Service 'query' exited with status 134. Restarting. Messages:

CB Enterprise Edition 5.5.0 build 2958.
15 Data-only nodes, 4 Index-only nodes, 4 Query-only nodes. All running 32GB RAM.

We get a lot of the above errors/failures lately.
(and the beauty is, in cbq you just get the prompt back - no error response. in GUI, you get “unexpected error”)

I tested one of the queries that gets this a lot, and it works fine if I run it for a smaller subset of data (e.g. only events from the past 10 days), but if I grow the horizon (say even 15 days) it start to fail.

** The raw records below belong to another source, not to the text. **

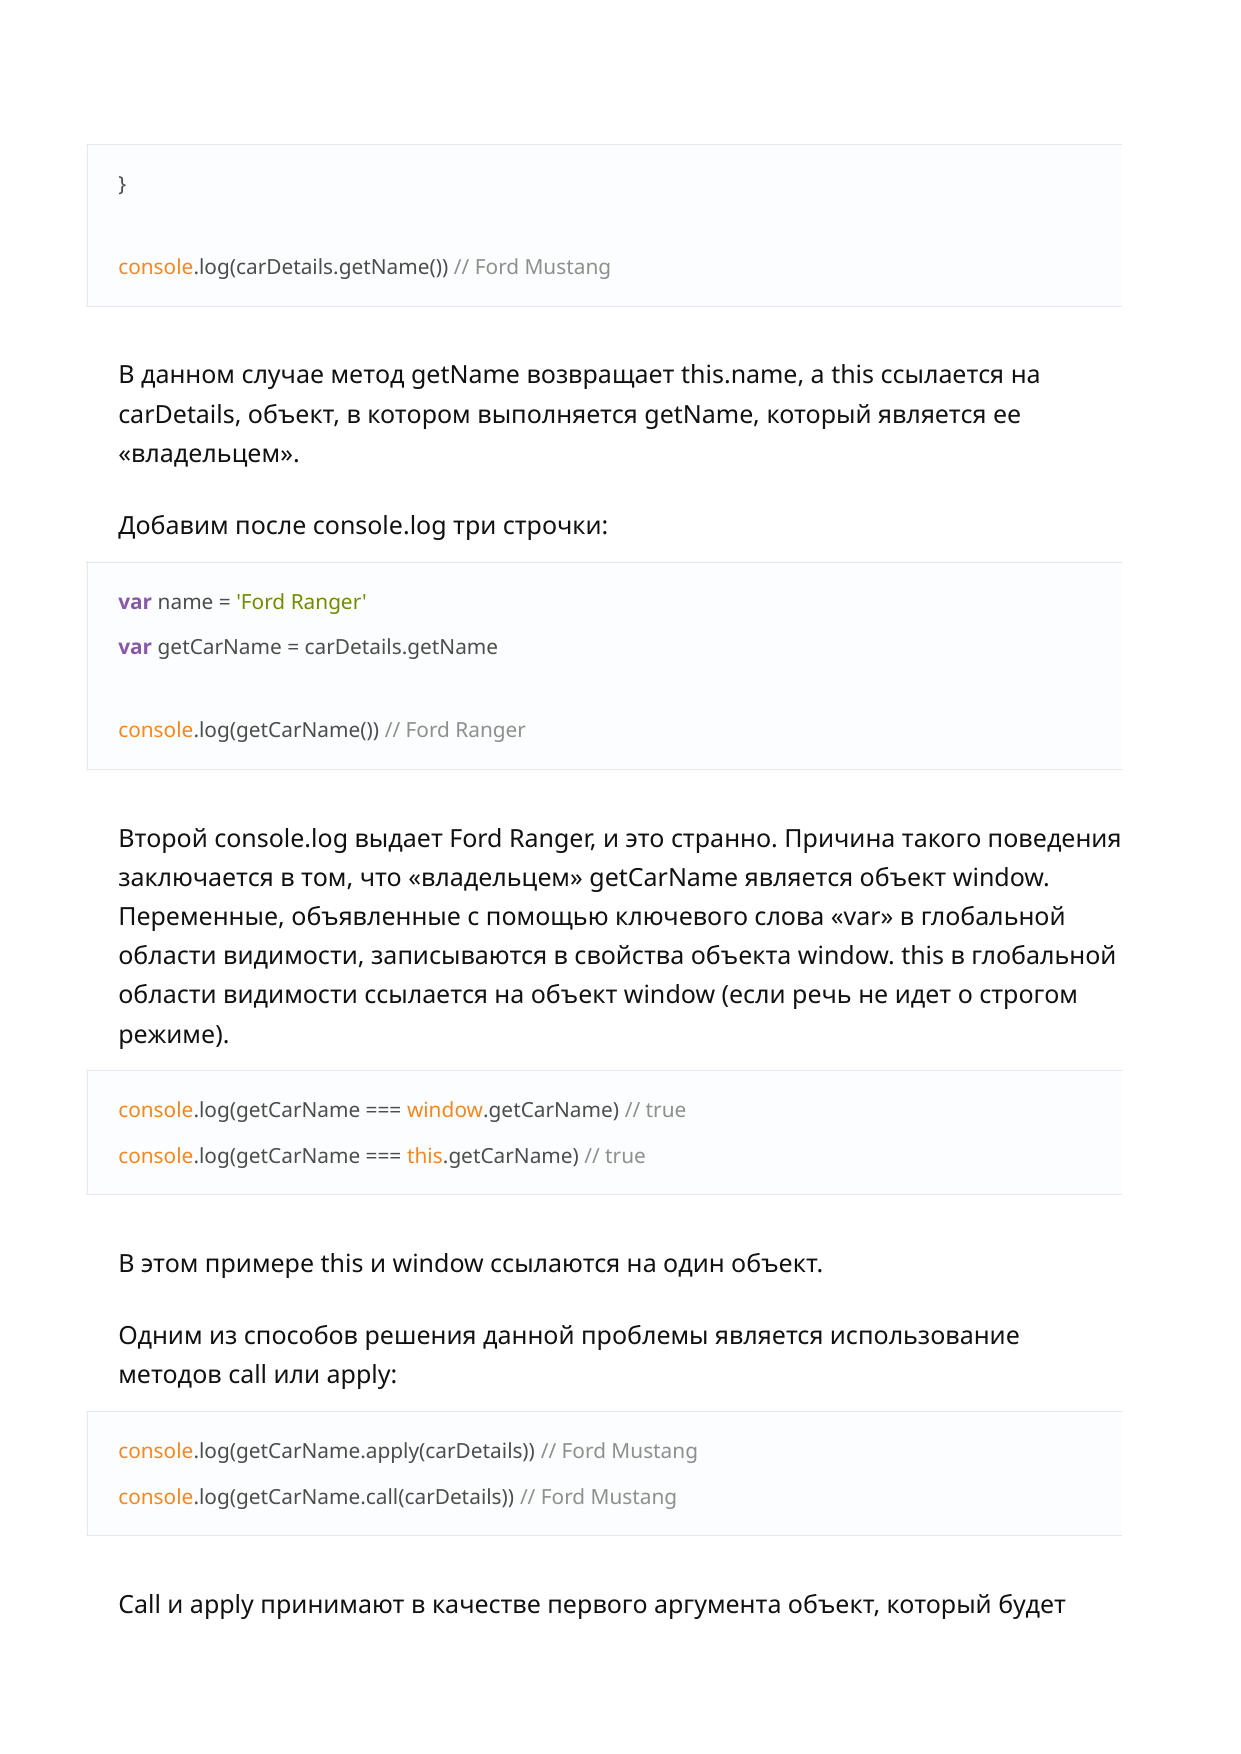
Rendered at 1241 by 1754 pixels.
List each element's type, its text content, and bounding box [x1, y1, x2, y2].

text console.log(getCarName === this.getCarName) // true [88, 1115, 1122, 1194]
text var name = 'Ford Ranger' [88, 563, 1122, 607]
text В данном случае метод getName возвращает this.name, а this ссылается на carDetails, объект, в котором выполняется getName, который является ее «владельцем». Добавим после console.log три строчки: [118, 323, 1122, 542]
text В этом примере this и window ссылаются на один объект. Одним из способов решения данной проблемы является использование методов call или apply: [118, 1212, 1122, 1391]
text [118, 1553, 1122, 1621]
text } [88, 145, 1122, 189]
text var getCarName = carDetails.getName [88, 607, 1122, 652]
text console.log(getCarName()) // Ford Ranger [88, 690, 1122, 769]
text console.log(carDetails.getName()) // Ford Mustang [88, 227, 1122, 306]
text console.log(getCarName.call(carDetails)) // Ford Mustang [88, 1456, 1122, 1535]
text console.log(getCarName === window.getCarName) // true [88, 1071, 1122, 1115]
text console.log(getCarName.apply(carDetails)) // Ford Mustang [88, 1412, 1122, 1456]
text Второй console.log выдает Ford Ranger, и это странно. Причина такого поведения заключается в том, что «владельцем» getCarName является объект window. Переменные, объявленные с помощью ключевого слова «var» в глобальной области видимости, записываются в свойства объекта window. this в глобальной области видимости ссылается на объект window (если речь не идет о строгом режиме). [118, 787, 1122, 1050]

If I shut down all other systems interfacing with CouchBase - it works fine, so obviously something is competing for resources.

I saw that people mentioned OOM for similar issue - but I don’t think so. I don’t think we see any OOM related errors. Also, from the admin GUI, the RAM % on Query servers never goes above 50% (BTW, Why we can’t see CPU/Ram utilization graphs of a given server - for the entire server - and not just per 1 bucket?)

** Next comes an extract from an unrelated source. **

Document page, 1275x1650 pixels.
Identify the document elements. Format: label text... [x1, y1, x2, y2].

In the GUI log it shows as:*base).sendItem(0xc422993a40, 0x18d0980, 0xc420dac240, 0xe31340)
goproj/src/ +0x57 fp=0xc421040db8 sp=0xc421040d78*IndexScan3).RunOnce.func1()
goproj/src/ +0x5e4 fp=0xc421040f50 sp=0xc421040db8*Once).Do(0xc422993b38, 0xc420b10f88)
goproj/src/ +0x68 fp=0xc421040f78 sp=0xc421040f50*IndexScan3).RunOnce(0xc422993a40, 0xc420927080, 0x0, 0x0)
goproj/src/ +0x9d fp=0xc421040fc0 sp=0xc421040f78
/home/couchbase/.cbdepscache/exploded/x86_64/go-1.8.5/go/src/runtime/asm_amd64.s:2197 +0x1 fp=0xc421040fc8 sp=0xc421040fc0
created by*base).runConsumer.func1
goproj/src/ +0x2f6
[goport(/opt/couchbase/bin/cbq-engine)] 2018/08/24 12:56:52 child process exited with status 134

Attached also a section of the query.log when this happens. (60.6 KB)

Any idea?

Post the query , EXPLAIN and index definition. cc @Marco_Greco

We have many different queries that get this, and it happens only some % of the executions.

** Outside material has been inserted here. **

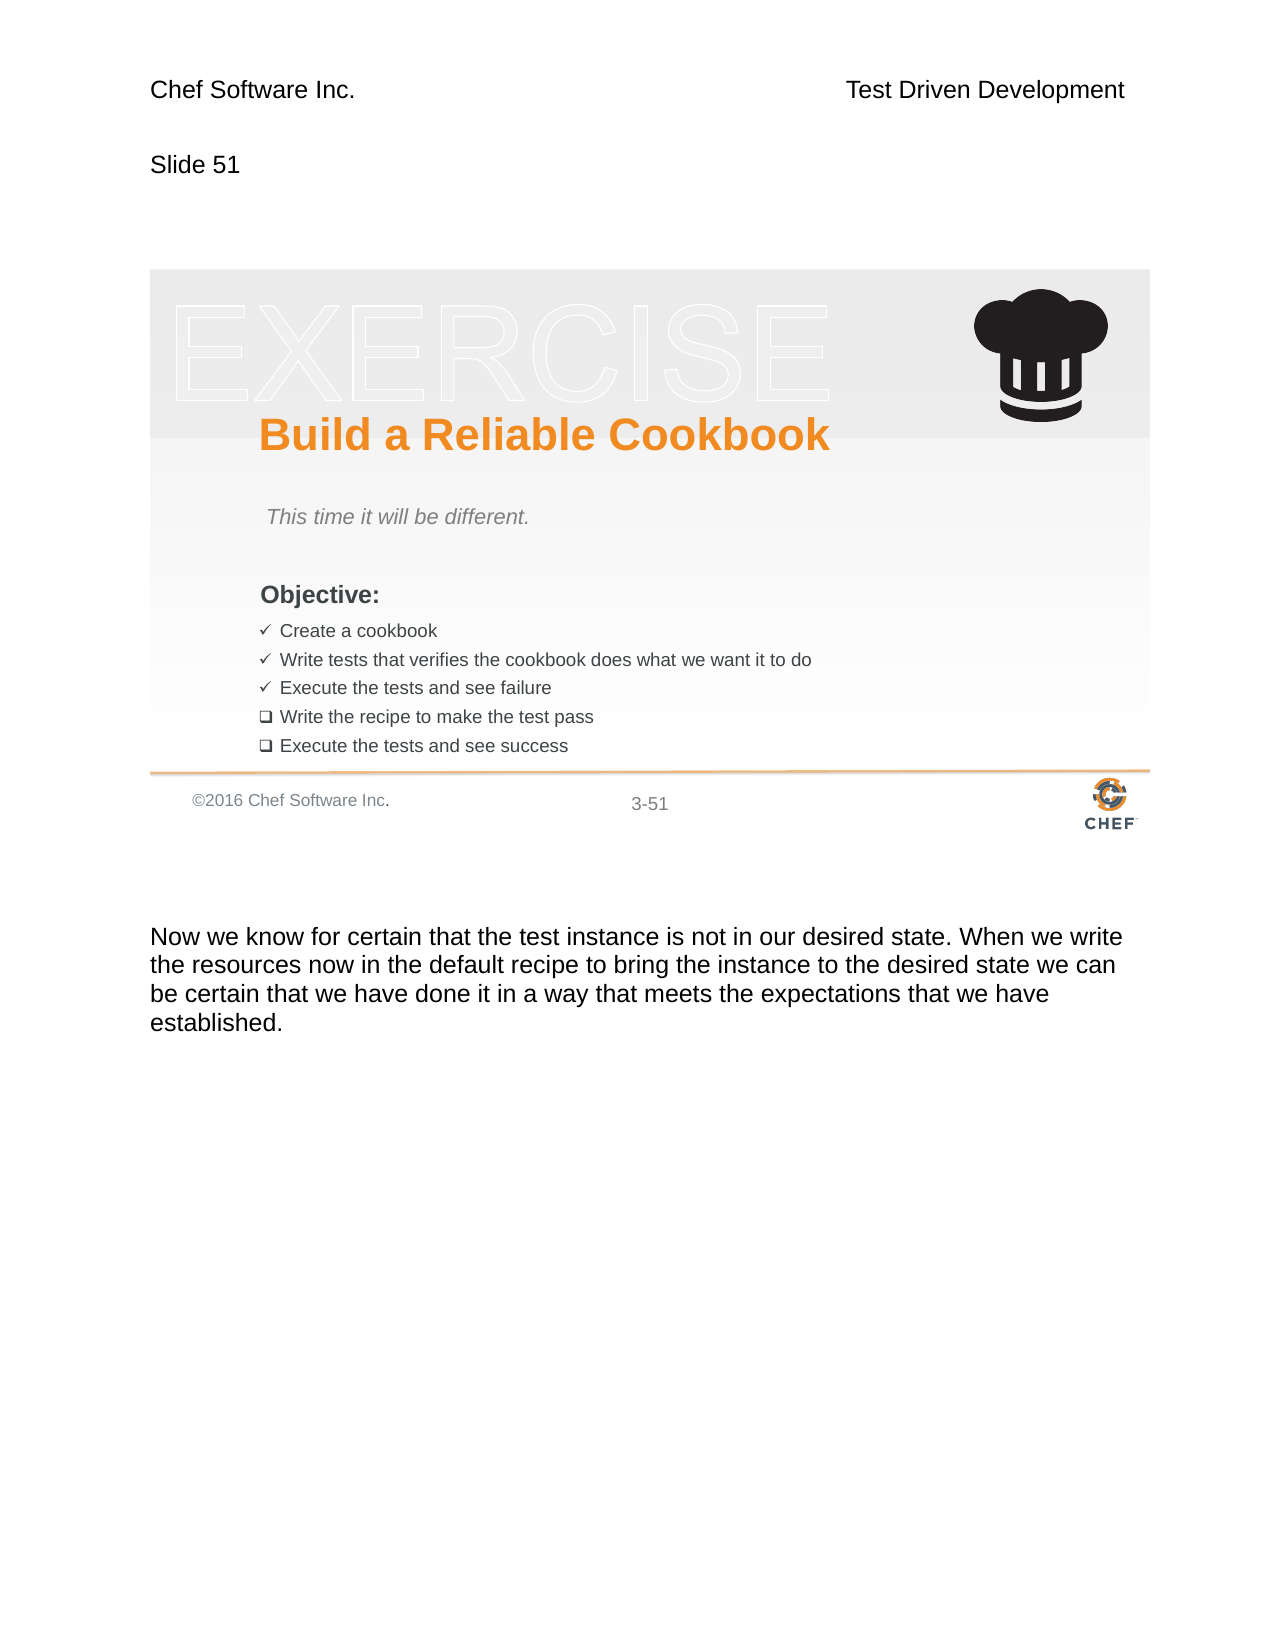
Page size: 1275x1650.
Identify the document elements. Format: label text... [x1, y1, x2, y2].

text Slide 51 [150, 150, 1125, 179]
text Now we know for certain that the test instance is not in our desired state. When we write the resources now in the default recipe to bring the instance to the desired state we can be certain that we have done it in a way that meets the expectations that we have established. [150, 921, 1125, 1036]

I’m not trying to resolve this particular query.
My question is - from looking at the errors posted - what is actually breaking (e.g. OOM, Timeout, etc) and what can be done to improve the cluster to handle these cases.

Hi @uris, thank you for providing the log.
I think I have identified an issue, and if you were to provide this particular query, it would help me confirm it and fix it.

I have fixed the issue in 5.5.2 and later
FYR it’s MB-31049
You should be able to download the binary in a couple of weeks or so.